• _记录摘录_
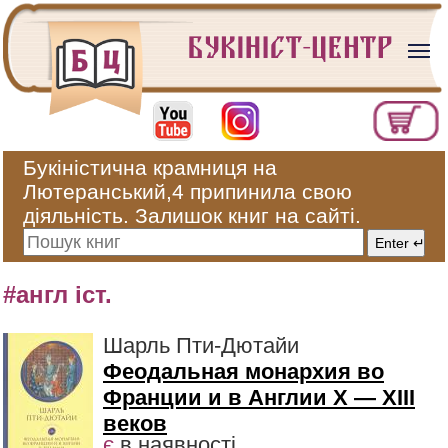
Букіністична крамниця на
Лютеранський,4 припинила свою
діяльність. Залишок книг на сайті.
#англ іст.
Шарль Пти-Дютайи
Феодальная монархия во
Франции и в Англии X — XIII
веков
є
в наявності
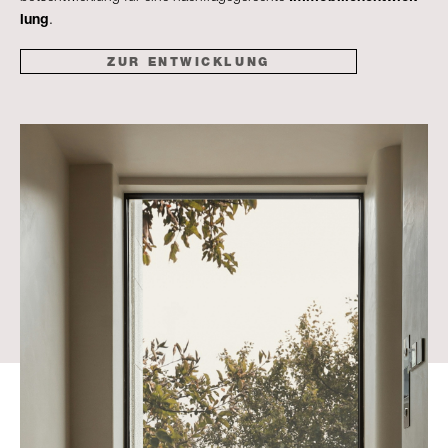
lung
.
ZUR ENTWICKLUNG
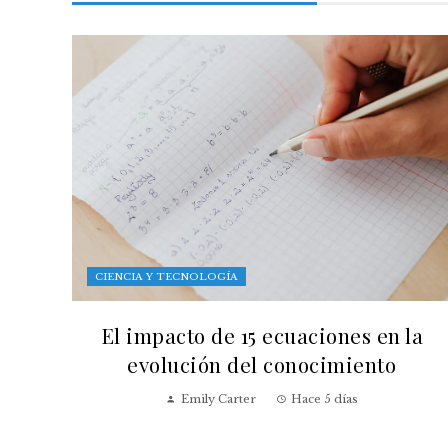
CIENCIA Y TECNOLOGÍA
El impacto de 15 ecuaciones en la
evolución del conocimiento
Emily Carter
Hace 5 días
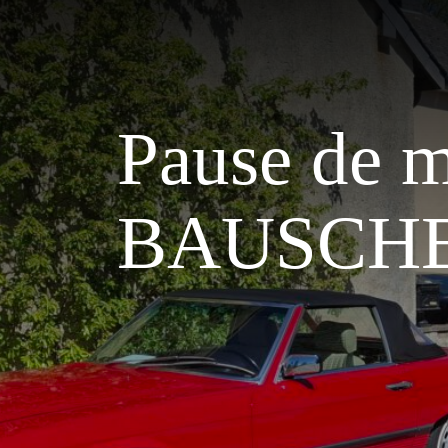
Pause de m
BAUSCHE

==

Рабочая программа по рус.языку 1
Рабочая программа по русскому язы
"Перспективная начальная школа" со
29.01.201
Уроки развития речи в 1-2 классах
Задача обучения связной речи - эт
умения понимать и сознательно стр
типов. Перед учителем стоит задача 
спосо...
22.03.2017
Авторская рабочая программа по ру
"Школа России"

• _待办事项_
收集上方记录中所有含有字符串“программа”的行，并逐行照抄。

• _练习结果_
Рабочая программа по рус.языку 1
Рабочая программа по русскому язы
Авторская рабочая программа по ру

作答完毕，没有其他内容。